Particularly interesting is the approach taken by Shabir Ally in his 2016 debate with David Wood on “What Is the Quran’s View of the Christian Scriptures?”. Speaking on Q 7:157, Ally says:
[34:38] The important thing I wanted to point out is the statement whom they find, whom they find. You will notice that this statement is not so much directed at Muslims…it is saying that this is what the People of the Book will find, those who have been reading the Bible, they will find Muhammad mentioned there. Now this passage has created a lot of confusion in the minds of people who think…that they’re supposed to find Muhammad mentioned, for example, by name, and that there should be some very clear and indisputable indications about him in the previous scriptures. But to me, this is not what the Qurʾan is saying. The Qurʾan, to me, in this passage is calling on Jews and Christians to use the interpretative methods with which they are already familiar to see if those interpretative methods will point them towards Muhammad as it has already pointed the Christians…to Jesus. …they have used typology… they use the idea of the fuller sense of scripture, something is there, but it would not have been understood at the time…they use also midrash…they use an interpretative method known as pesher, where they take Jesus as he is and then go back into the Old Testament to see if perhaps there is some sort of indication, no matter how vague…to me, the Qurʾan is asking Jews and Christians, use these methods…’ (emphasis original)

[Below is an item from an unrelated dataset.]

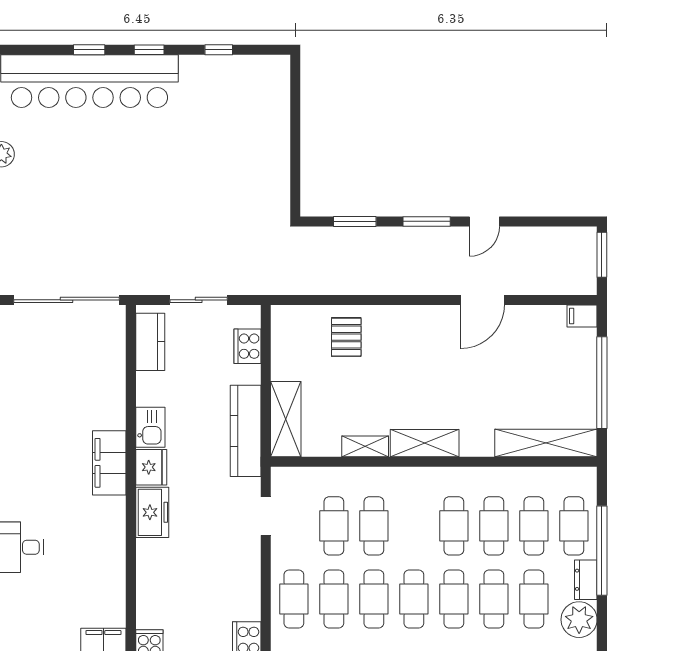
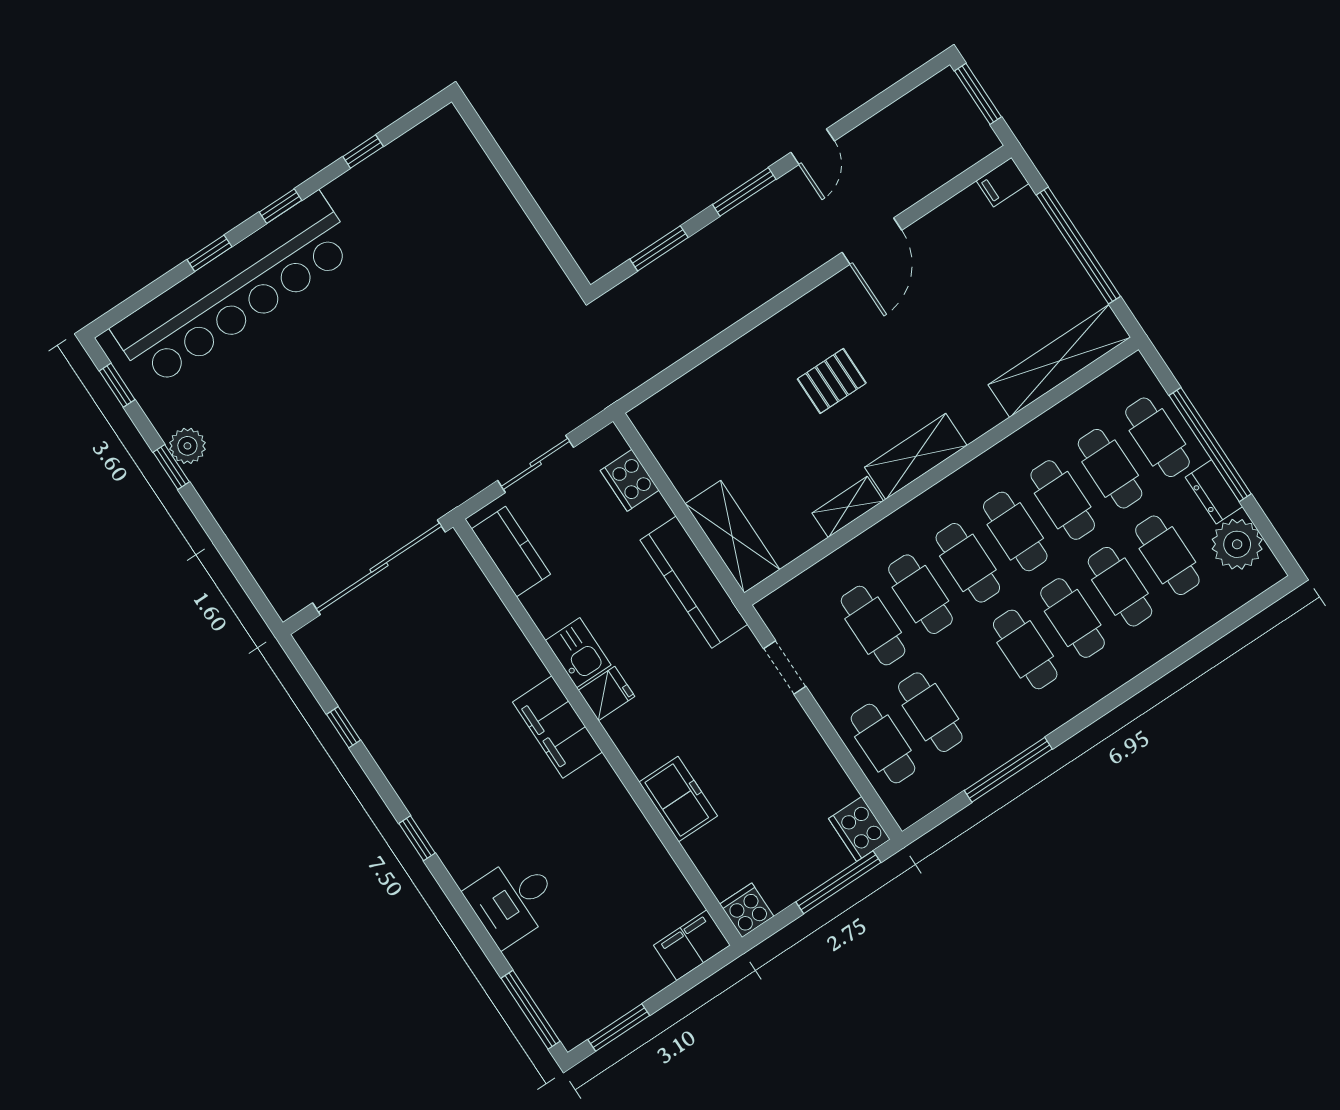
pallet: (346, 337) -> (832, 381), moved, turned 90
fridge: (151, 467) -> (607, 693), width x0.72
freezer: (152, 512) -> (678, 799), moved
cafe table: (374, 599) -> (968, 563), moved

I wonder if Shabir Ally, whose integrity and excellent demeanour I respect, takes this more flexible approach because he is aware that the classic proof-texts for prophecies of Muhammad are not especially convincing? My challenge to Shabir Ally and similarly sophisticated Muslim thinkers is that such a subtle approach, attempting to defend the truth of Q 7:157, falls foul of Q 2:146 and Q 6:20 if such verses are indeed about the Prophet. These verses suggest the clarity with which the subject can be found; as clearly as someone recognising their own son. If these verses are not about the Prophet, then other issues arise as discussed above.